» Work instruction
Leave no picture in, and give every entry again exactly.

Start of Listed records

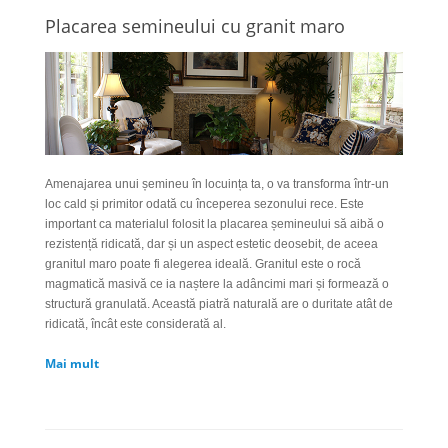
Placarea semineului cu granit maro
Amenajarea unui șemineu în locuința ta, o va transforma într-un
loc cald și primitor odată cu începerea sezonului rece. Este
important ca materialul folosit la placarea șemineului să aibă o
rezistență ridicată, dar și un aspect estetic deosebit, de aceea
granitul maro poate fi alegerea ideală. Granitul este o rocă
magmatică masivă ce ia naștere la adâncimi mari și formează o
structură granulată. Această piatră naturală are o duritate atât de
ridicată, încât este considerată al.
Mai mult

End of Listed records

» Solution for this problem
Placarea semineului cu granit maro
Amenajarea unui șemineu în locuința ta, o va transforma într-un
loc cald și primitor odată cu începerea sezonului rece. Este
important ca materialul folosit la placarea șemineului să aibă o
rezistență ridicată, dar și un aspect estetic deosebit, de aceea
granitul maro poate fi alegerea ideală. Granitul este o rocă
magmatică masivă ce ia naștere la adâncimi mari și formează o
structură granulată. Această piatră naturală are o duritate atât de
ridicată, încât este considerată al.
Mai mult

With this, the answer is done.